If the town determines at any time that there are material changes in the construction or operation of the oil and gas operation from that approved by the town, the permit shall be immediately suspended and a hearing shall be held to determine whether new conditions are necessary to ensure compliance with the permit or these regulations, or if the permit should be revoked.
B.
Permit suspension or revocation:
1.
Suspension: The town council may temporarily suspend the permit for a period of 30 days for any violation of the permit or these regulations. Prior to any permit suspension, the town council shall provide the permittee with written notice of the violation. The permittee will have a minimum of 15 days to correct the violation. If the violation is not corrected, the permit shall be temporarily suspended for 30 days.
2.
Revocation: The town council may, following notice and hearing, revoke a permit granted pursuant to these regulations if any of the activities conducted by the permittee violates the conditions of the permit or these regulations. No less than 30 days prior to the revocation hearing, the town council shall provide written notice to the permittee setting forth the violation and the time and date for the revocation hearing. Public notice of the revocation hearing shall be published in a newspaper of general circulation not less than 30 days prior to the hearing. Following the hearing, the town council may revoke the permit or may specify a time by which action shall be taken to correct any violations for the permit to be retained.
C.
Transfer of permits: A permit may be transferred only with the written consent of the town council. The town council must ensure, in approving any transfer, that the proposed transferee can and will comply with all the requirements, terms, and conditions contained in the permit and these regulations; that such requirements, terms, and conditions remain sufficient to protect the health, welfare, and safety of the public; and that an adequate guarantee of financial security can be made.
D.
Inspection and notifications to LGD:
1.
Inspection:
a.
The town and its consultants may enter and inspect any property subject to these regulations at reasonable hours for the purpose of determining whether the development is in violation of the provisions of these regulations. The town's inspectors shall be equipped with appropriate personal protective equipment.

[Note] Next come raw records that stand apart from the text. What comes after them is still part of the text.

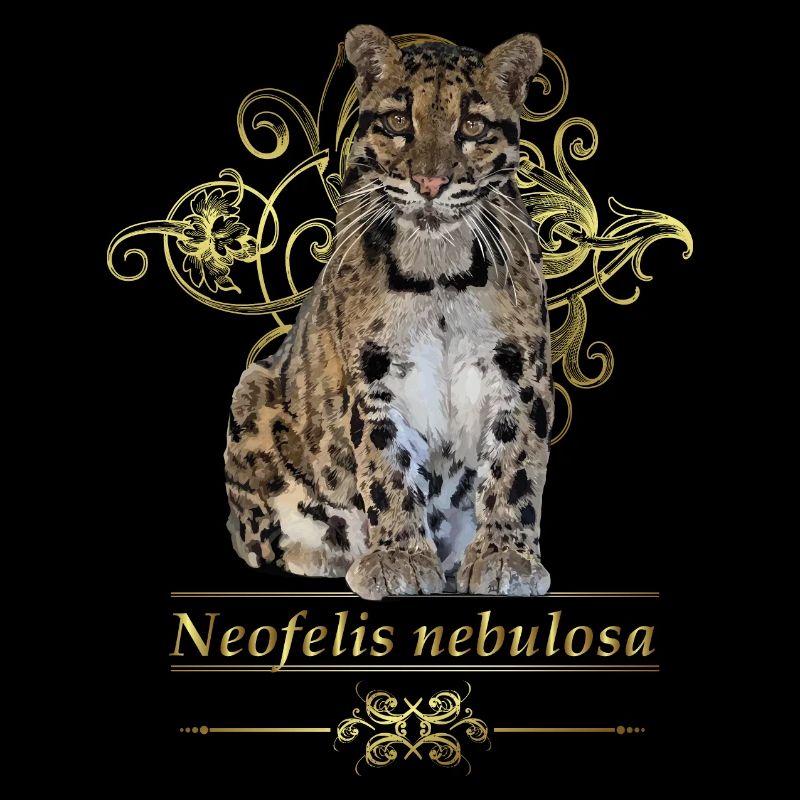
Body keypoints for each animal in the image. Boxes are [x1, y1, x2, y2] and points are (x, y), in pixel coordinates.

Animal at [224, 25, 554, 600]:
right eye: (400, 121)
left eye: (471, 125)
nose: (430, 184)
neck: (439, 268)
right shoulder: (374, 372)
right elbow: (386, 464)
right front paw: (398, 558)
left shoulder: (520, 369)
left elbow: (515, 463)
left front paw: (504, 557)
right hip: (252, 394)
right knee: (259, 535)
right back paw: (328, 554)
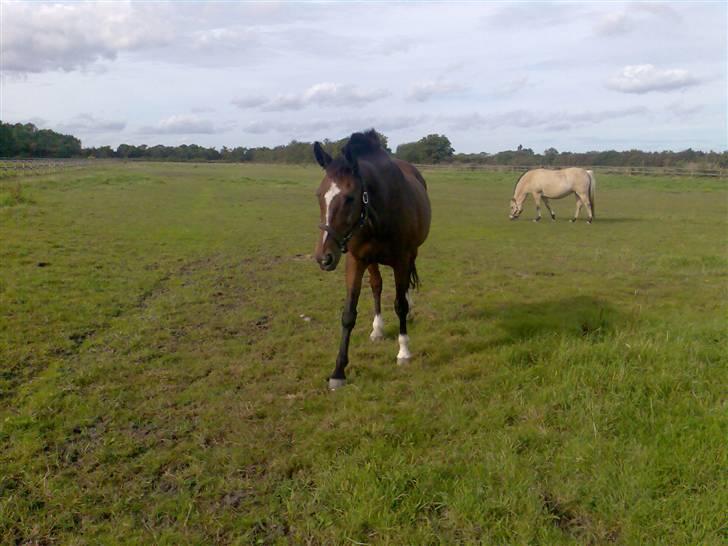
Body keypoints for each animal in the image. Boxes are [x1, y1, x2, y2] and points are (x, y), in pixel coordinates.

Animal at [310, 130, 430, 388]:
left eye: (350, 198)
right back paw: (378, 329)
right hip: (372, 261)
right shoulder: (356, 260)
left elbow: (400, 304)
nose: (324, 257)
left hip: (411, 254)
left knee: (405, 286)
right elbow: (348, 314)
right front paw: (338, 371)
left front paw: (404, 352)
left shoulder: (401, 259)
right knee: (376, 286)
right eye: (319, 195)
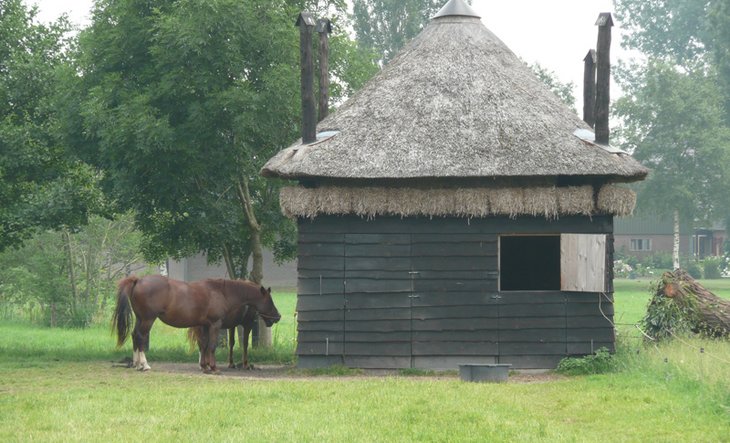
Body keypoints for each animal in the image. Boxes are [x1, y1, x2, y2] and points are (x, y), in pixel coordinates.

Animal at [112, 276, 280, 372]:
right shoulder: (215, 325)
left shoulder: (204, 326)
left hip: (141, 319)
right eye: (269, 301)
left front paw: (204, 366)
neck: (221, 292)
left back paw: (136, 364)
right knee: (141, 337)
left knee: (135, 335)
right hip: (148, 319)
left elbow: (204, 345)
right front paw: (213, 368)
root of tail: (138, 280)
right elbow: (211, 346)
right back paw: (144, 365)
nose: (277, 316)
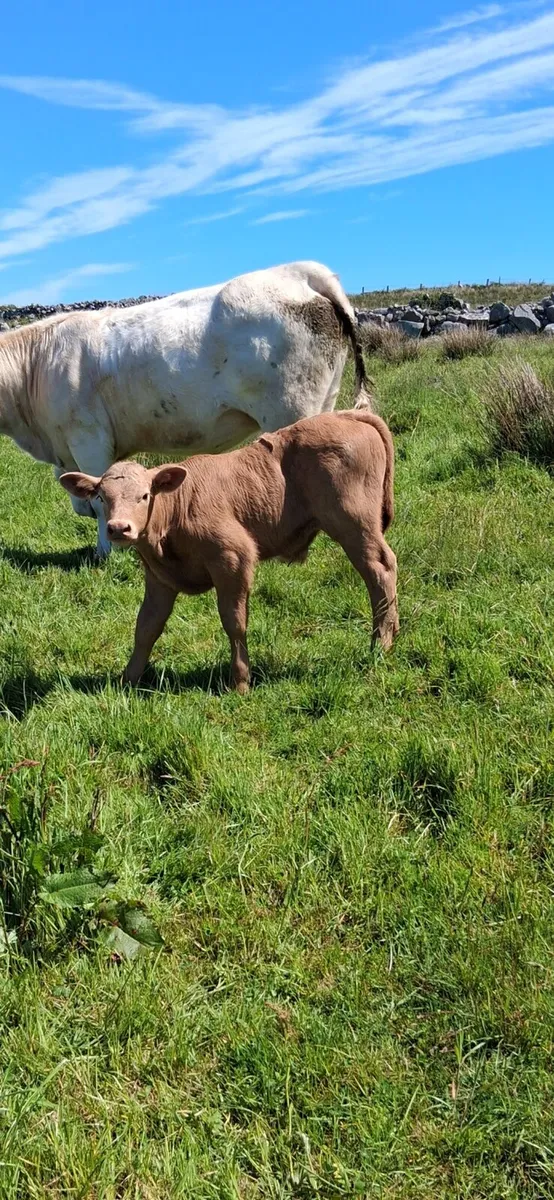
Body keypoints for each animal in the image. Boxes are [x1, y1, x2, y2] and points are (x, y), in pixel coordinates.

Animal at [59, 409, 398, 692]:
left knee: (380, 569)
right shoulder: (160, 577)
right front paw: (128, 679)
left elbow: (234, 621)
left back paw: (381, 643)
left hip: (353, 522)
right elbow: (146, 626)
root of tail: (348, 414)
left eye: (144, 496)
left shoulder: (233, 558)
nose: (118, 528)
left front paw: (240, 681)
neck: (176, 511)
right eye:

The town will attempt to provide reasonable notice of inspections but reserves the right to conduct unannounced inspections.
b.
Upon request the operator shall make available to the town all records required to be maintained by the following agencies: the Colorado Department of Public Health and Environment (CDPHE), including permits, Air Pollutant Emission Notices (APENs) and other documents required to be maintained by CDPHE; the Colorado Oil and Gas Conservation Commission (COGCC); the Colorado Public Utilities Commission (PUC); the Occupational Safety and Health Administration (OSHA); and the Pipeline and Hazardous Materials Safety Administration (PHMSA).
2.
Notifications to LGD: Operators shall provide the following notices to the town's local government designee ("LGD"):
a.
Removal of any tank or other equipment at least ten days prior to removal.
b.
Thirty day prior notice of all activities associated with plugging and abandonment of well(s).
c.
Thirty day notice post-plugging and abandonment of well(s) accompanied by photograph of welded cap on well with API number of well, plaque, and GPS coordinates of well(s).
d.
Thirty days prior notice of planned maintenance activities and workover activities.
e.
Thirty days post notice of maintenance activities taken in response to emergencies.
f.
Any other notices required by these rules.
E.
Judicial review: Any action seeking judicial review of a final decision of the town council shall be initiated within 30 days after the decision is made, pursuant to Rule 106 of the Colorado Rules of Civil Procedure.